= Logical behaviorism =

Theory in the philosophy of mind

In the philosophy of mind, logical behaviorism (also known as analytical behaviorism, dispositional behaviorism or philosophical behaviorism) is the thesis that the meaning of mental concepts can be explained in terms of behavioral concepts.

Logical behaviorism was first stated by the Vienna Circle, especially Rudolf Carnap. Other philosophers with sympathies for behaviorism included C. G. Hempel, Ludwig Wittgenstein, and W. V. O. Quine. A more moderate form of analytical behaviorism was put forward by the Oxford philosopher Gilbert Ryle in his book The Concept of Mind (1949).

== Overview ==
Generally speaking, analytic behaviourism is the view that propositions about the mind, or about mental states more generally, are reducible to propositions about behaviour. For example, a dualist would take 'Finbarr is in pain' to refer to a private, non-physical mental state within Finbarr's mind. But a behaviourist would say that 'Finbarr is in pain' simply refers to Finbarr's behaviour, or his disposition to behave in a certain way.
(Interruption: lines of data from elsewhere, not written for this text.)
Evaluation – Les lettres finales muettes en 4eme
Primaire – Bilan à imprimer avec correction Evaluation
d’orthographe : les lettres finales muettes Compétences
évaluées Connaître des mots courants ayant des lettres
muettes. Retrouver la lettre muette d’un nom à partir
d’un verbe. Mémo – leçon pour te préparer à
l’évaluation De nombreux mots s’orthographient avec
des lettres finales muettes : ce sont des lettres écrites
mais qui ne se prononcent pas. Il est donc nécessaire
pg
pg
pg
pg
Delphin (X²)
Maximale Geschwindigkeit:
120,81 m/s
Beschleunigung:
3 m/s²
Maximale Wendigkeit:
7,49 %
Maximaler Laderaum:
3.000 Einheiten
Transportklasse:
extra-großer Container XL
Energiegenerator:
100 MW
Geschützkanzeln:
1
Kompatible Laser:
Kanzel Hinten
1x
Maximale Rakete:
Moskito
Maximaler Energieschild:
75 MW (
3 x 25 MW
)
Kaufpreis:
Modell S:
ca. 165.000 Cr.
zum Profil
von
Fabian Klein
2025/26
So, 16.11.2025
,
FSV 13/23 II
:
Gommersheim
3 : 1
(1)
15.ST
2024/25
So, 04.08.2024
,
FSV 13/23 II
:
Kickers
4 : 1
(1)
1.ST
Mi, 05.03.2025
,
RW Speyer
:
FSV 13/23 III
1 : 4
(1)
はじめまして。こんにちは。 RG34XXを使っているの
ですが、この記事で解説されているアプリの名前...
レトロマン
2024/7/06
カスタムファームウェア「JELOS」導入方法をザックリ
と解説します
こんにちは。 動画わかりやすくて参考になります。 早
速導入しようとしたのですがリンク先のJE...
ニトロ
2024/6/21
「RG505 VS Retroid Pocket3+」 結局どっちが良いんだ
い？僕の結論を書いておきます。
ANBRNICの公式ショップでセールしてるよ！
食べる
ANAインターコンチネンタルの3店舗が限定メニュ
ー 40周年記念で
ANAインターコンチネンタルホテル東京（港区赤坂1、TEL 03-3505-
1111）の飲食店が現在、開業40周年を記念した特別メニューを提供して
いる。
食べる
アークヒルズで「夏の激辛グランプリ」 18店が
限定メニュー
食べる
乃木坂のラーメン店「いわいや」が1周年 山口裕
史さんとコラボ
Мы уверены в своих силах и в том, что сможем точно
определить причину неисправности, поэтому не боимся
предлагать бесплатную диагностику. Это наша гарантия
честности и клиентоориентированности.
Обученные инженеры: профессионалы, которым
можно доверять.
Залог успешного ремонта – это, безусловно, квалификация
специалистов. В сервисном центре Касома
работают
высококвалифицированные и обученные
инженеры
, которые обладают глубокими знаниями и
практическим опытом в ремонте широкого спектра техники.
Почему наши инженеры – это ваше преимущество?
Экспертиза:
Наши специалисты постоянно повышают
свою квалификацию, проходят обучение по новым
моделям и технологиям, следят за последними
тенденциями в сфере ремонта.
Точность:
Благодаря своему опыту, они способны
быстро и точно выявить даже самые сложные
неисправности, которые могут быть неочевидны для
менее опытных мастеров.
So, the behaviourist might argue that if Finbarr was crying, and this was the reason that the mental state of pain was attributed to Finbarr, then 'Finbarr is in pain' reduces to 'Finbarr is crying'. In other words, 'Finbarr is in pain' means the same thing as 'Finbarr is crying' as, for a behaviourist, statements about mental states merely refer to people's behaviour, or their dispositions to show certain behaviour (pain behaviour, in Finbarr's case).

== Gilbert Ryle ==
Following Hempel's behaviourist theory (sometimes called hard behaviourism), which alleged that all propositions about mental states were reducible, without loss of meaning, to propositions about bodily states and behaviour, Gilbert Ryle produced a modified, less extreme form of behaviourism (sometimes called soft behaviourism). Ryle sets out in The Concept of Mind to destroy the illusion of Cartesian dualism, which he says has produced a widespread acceptance of the 'dogma of the ghost in the machine' – the belief that the mind is an immaterial 'thing' caged within a body. To introduce his behaviourism, Ryle proposes his great criticism of Cartesianism: that it performs a category mistake. Ryle believes that mind–body dualism mistakenly puts the mind in the category of a 'thing', a non-physical entity that exists, driving our actions. But, says Ryle, the mind is not a thing. It is simply a way of talking about behaviour, specifically the dispositions of people to act in certain ways. So, whereas for Hempel 'Finbarr is in pain' reduces to 'Finbarr is crying', Ryle's soft dispositional analysis might say that it means 'Finbarr has a disposition to cry, or shout in pain, or hold onto something for support'. In other words, the mind is not a thing; propositions about mental states are instead a way to express the dispositions of people to act in certain ways.

== Criticism ==
Hilary Putnam criticises behaviourism by arguing that it confuses the symptoms of mental states (behaviour) with the mental states themselves. Mental states, says Putnam, are distinct from behaviour, and this is something that behaviourism overlooks. Putnam proposes a thought experiment intended to demonstrate the distinctness of mental states from behaviour and thereby show that behaviourism is false. In "Brains and Behavior", Putnam gives the example of 'X-Worlders', sometimes called 'super-super Spartans'. These are great warriors who have so strongly repressed the urge to display signs of pain that they no longer have any pain behaviour, nor any disposition to display pain behaviour. When an X-Worlder is stabbed, they feel a terrible pain, and yet they show no pain behaviour, nor do they feel any disposition to show their pain. This, says Putnam, shows behaviourism to be false- in this situation, there is no corresponding behaviour with the X-Worlder's pain, showing mental states to be distinct from behaviour.

== Etymology ==
Logical behaviorism is called "logical", after the idea adopted by Bertrand Russell, that mathematics can be described in terms of formal logic, using Set Theory, and thus make it "scientific", "provable", "specific", consistent and "truthful". In a similar way, it was thought by the Vienna Circle that the phenomena of human mental states such as feelings, perceptions, imaginations etc. can be described in terms of a tendency to behave in a certain way, which could then be tested and explained scientifically through the methods of behaviorism, whereby everything consists of stimulus–response pairs, with various types of origins and different types of reinforcement.